Sweden 1-1 (2-3 PSO) Canada Ahead of this final, few questioned the Swedes’ status as Tokyo 2020’s most impressive team and title favourites. An unblemished run of five wins from five had been strung together in style, after all, and when Stina Blackstenius fired them in front during a one-sided first half, gold seemed to be within their grasp. Penalties, though, allowed Canada to make history instead, with semi-final heroine Jessie Fleming levelling from the spot and Stephanie Labbe pulling off a couple of vital stops in the shoot-out that followed.
Barbra Banda: Tokyo 2020’s breakout star, the 21-year-old Zambian illuminated the group stage with sparkling performances and six goals in three matches for the African debutants. An awesome blend of athleticism and ability seems certain to establish Banda as one of the most feared forwards in the world game.
Vivianne Miedema: In the entire history of the Women’s Olympic Football Tournament, no player had ever managed more than six goals in a single edition. This Dutch master managed eight in the group stage alone and departed on ten, having bagged a brace in a dramatic but ultimately heart-breaking quarter-final against the US.
Stephanie Labbe: Finally established as Canada’s undisputed No1, the 34-year-old’s tournament was the stuff of goalkeeping fairy tales. Labbe certainly emerged as the most influential player of the knockout rounds, producing shoot-out heroics against Brazil and Sweden either side of keeping a rare Canadian clean sheet against their American nemeses.
Stina Blackstenius: With her goal in the final, this impressive striker became her country’s all-time top scorer at the Women’s Olympic Tournament on seven overall (five of which came at Tokyo 2020). She eclipsed the erstwhile record of Sweden legend Lotta Schelin and, having scored in the 2016 decider against Germany, became only the third player – after Americans Tiffeny Milbrett and Carli Lloyd – to find the net in multiple gold medal matches.

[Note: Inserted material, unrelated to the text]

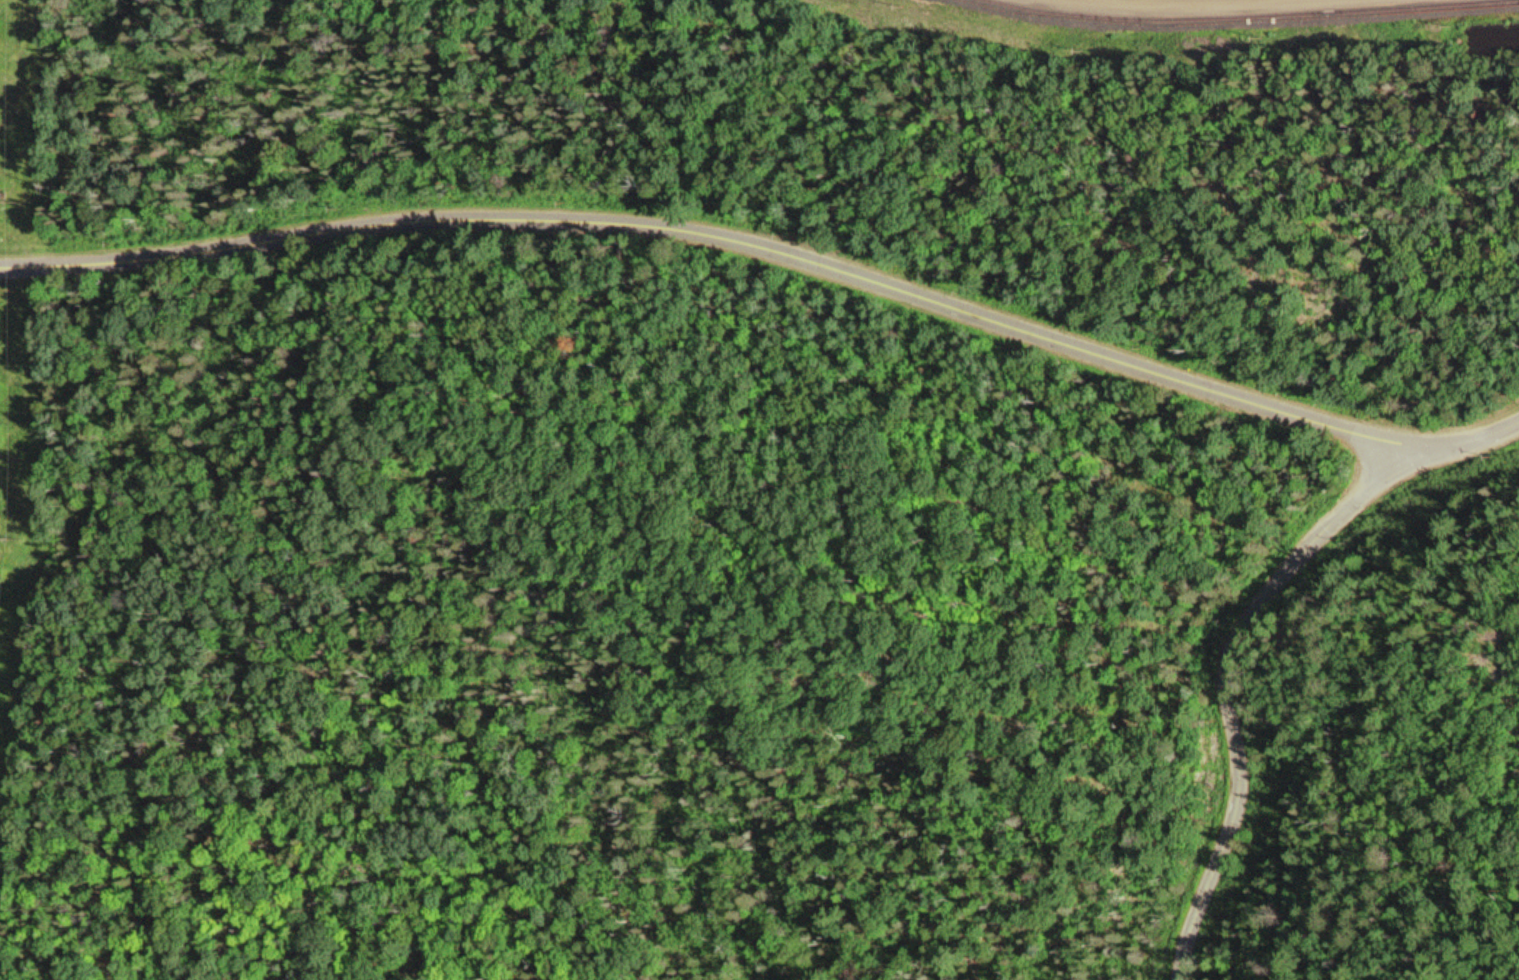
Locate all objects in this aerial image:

3 of USA’s 6 matches at Tokyo 2020 ended without an American goal. This resulted in more goalless matches for the world champions than in this tournament’s six previous editions combined.

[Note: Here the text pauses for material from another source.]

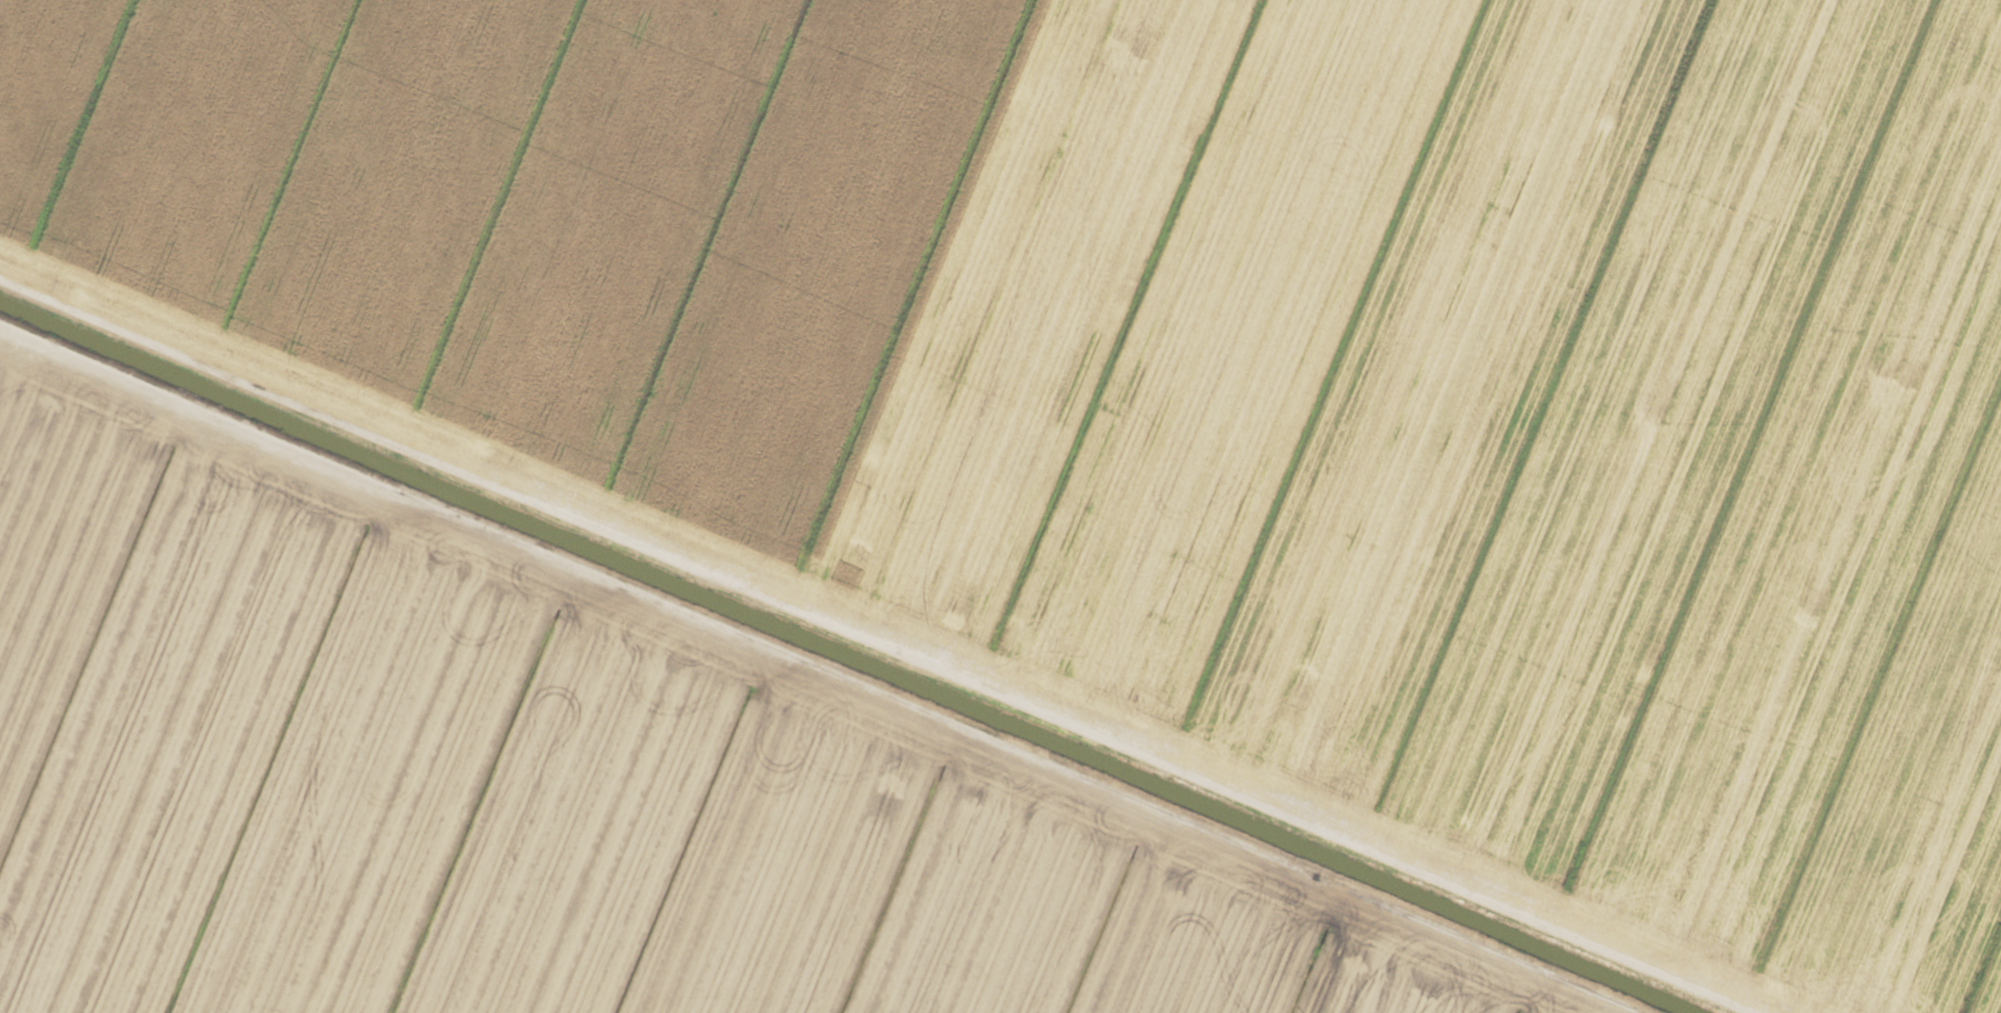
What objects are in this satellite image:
crop: (1000, 506)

4 nations have now won the Women’s Olympic Football Tournament after Canada swelled the ranks of this exclusive club, joining USA (4 titles), Norway (1) and Germany (1).
20 years without a win against USA was the miserable run that came to an end for Canada in the last four. The 1-0 victory in Kashima was just the fourth time in 62 encounters that the Canucks have prevailed in this oft-played North American derby.

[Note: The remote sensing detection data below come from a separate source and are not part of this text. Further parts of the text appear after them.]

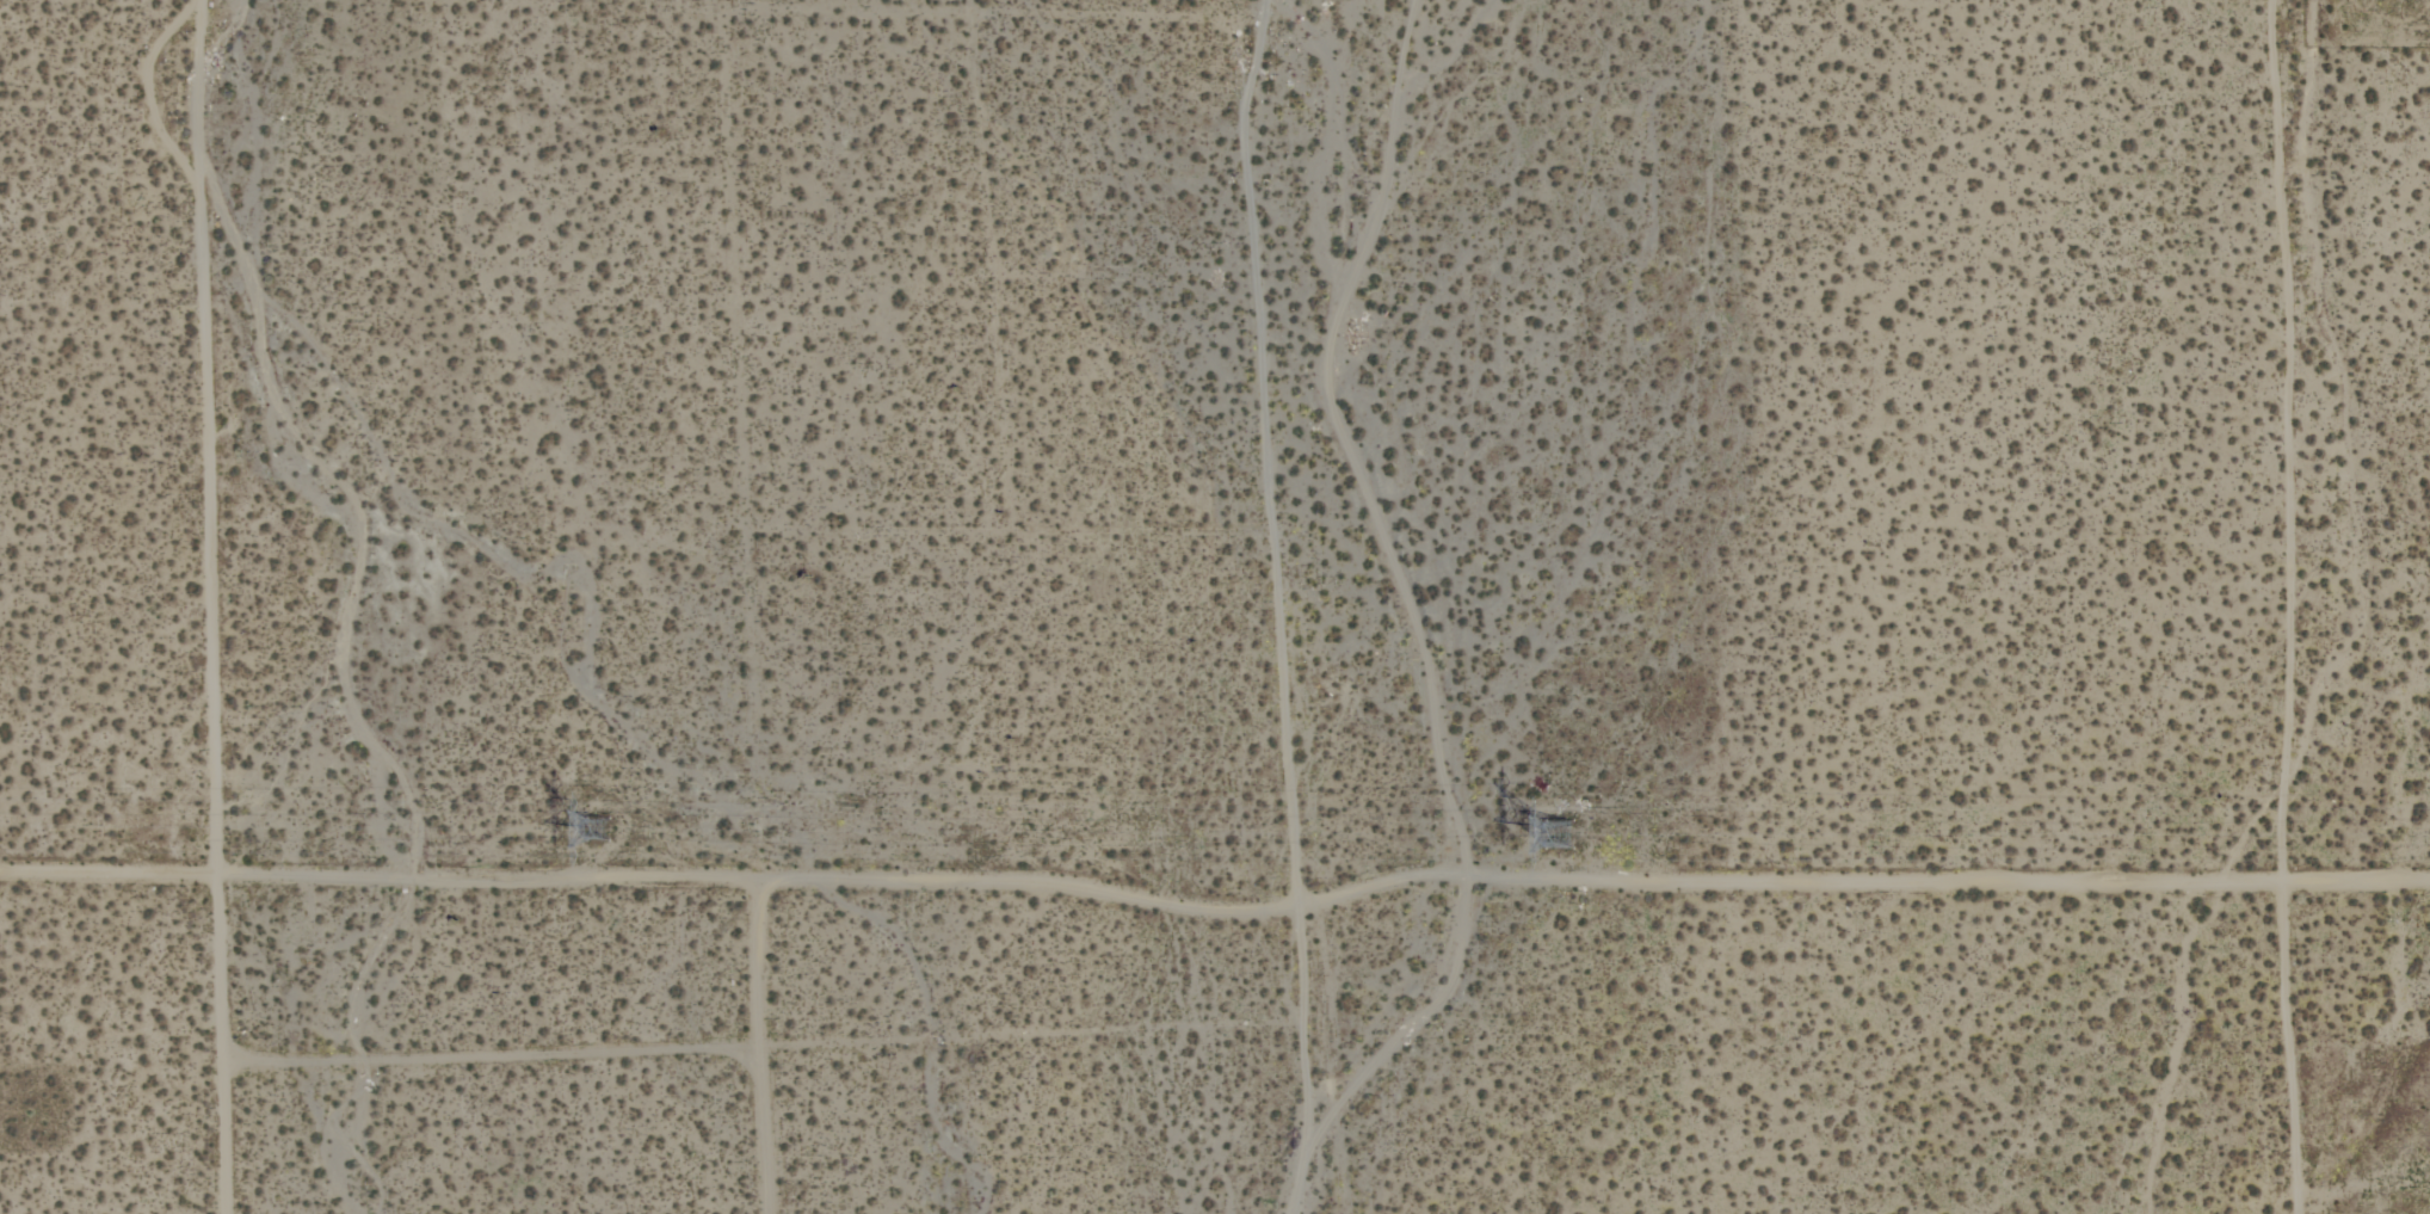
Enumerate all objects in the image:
road: (221, 607)
power tower: (591, 828)
power tower: (1575, 832)
road: (1215, 912)
road: (758, 1046)
road: (1303, 1060)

23 goals – an incredible average of 5.75 per match – were scored by the Netherlands in this, their Olympic debut. In doing so, the European champions obliterated the existing scoring record, set when USA scored 16 en route to winning gold at London 2012.
43 years and four months was the age at which Formiga became the oldest player to appear in the Women’s Olympic Football Tournament, surpassing the record set by former team-mate Meg (40 years and seven months in 1996). Remarkably, this masterful midfielder can boast of having participated in every edition of this tournament – all seven of them!
101 goals were scored at Tokyo 2020, comfortably setting a new record for the Women’s Olympic Football Tournament. The previous benchmark, a comparatively modest 71, had been laid down in London 2012.
312 USWNT appearances were the tally on which Carli Lloyd ended Tokyo 2020, taking her ahead of Christie Rampone as the Americans’ second most-capped player (Kristine Lilly still leads the way on 354). Lloyd also became the team’s leading Olympic scorer, eclipsing Abby Wambach’s erstwhile record with her ninth and tenth goals at the Games.